Git Transport for Coding Agents
Your Git remotes don't need to be remote. Adding a local remote, another Git repository on your filesystem, is perfectly acceptable to Git. I've found this pattern to be helpful for coordinating edits across repositories, all locally. I'll assume you have a bunch of repositories you've been working somewhere under your user (home) directory. The trick works like so.
git
├── ents
│ ├── git-data
│ ├── git-rewrite
│ ├── git-template
│ └── git-vendor
└── mirdain
├── flux
├── forge
├── hearth
└── kilnAssume I'm working on git-data, and I'd like a tool's configuration file to have edits that are similar to previous edits in git-rewrite.
Let's pretend the differences between file content are large enough that a simple copy won't suffice.
I could tell an agent look up the git-data repository on GitHub and read the configuration file; I want those same settings applied here, but then the agent would need to fetch the full file into context.

Tasks to perform
1. According to the text on local Git remotes, what kind of repository can be added as a remote?
2. Pick up the text on local Git remotes after its last sentence and keep going in the same voice.
The material that comes next stands apart from the text on local Git remotes.

Source data

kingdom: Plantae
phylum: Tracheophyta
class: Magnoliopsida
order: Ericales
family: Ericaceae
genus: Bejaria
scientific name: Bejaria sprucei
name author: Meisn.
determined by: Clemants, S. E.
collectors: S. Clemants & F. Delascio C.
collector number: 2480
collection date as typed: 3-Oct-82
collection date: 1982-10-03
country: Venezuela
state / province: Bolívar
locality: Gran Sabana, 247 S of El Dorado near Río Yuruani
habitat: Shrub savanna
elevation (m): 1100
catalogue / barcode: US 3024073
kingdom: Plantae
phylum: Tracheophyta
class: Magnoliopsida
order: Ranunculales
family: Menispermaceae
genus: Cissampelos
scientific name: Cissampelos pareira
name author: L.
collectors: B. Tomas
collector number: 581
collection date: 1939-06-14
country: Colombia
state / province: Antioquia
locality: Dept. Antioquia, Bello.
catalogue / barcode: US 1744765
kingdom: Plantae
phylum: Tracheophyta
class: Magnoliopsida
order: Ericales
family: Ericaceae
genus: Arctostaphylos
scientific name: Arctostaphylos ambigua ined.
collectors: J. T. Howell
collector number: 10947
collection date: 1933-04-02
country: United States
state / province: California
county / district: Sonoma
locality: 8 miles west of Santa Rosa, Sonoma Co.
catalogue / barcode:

Task-by-task outputs
1. Another Git repository on your filesystem can be added as a local remote.

2.
Agents are capable of making API calls to get information.
Instead, I've found myself doing the following.
git remote add git-rewrite ../git-rewriteWith the new git-rewrite remote, I can tell an agent I like the git-rewrite remote has configured this tool; I want those same settings applied here.
Agents are great at Git plumbing commands.
This has produced far fewer round trips, and while I haven't collected any data, I feel like context sizes have remained smaller because searchers can be more targeted.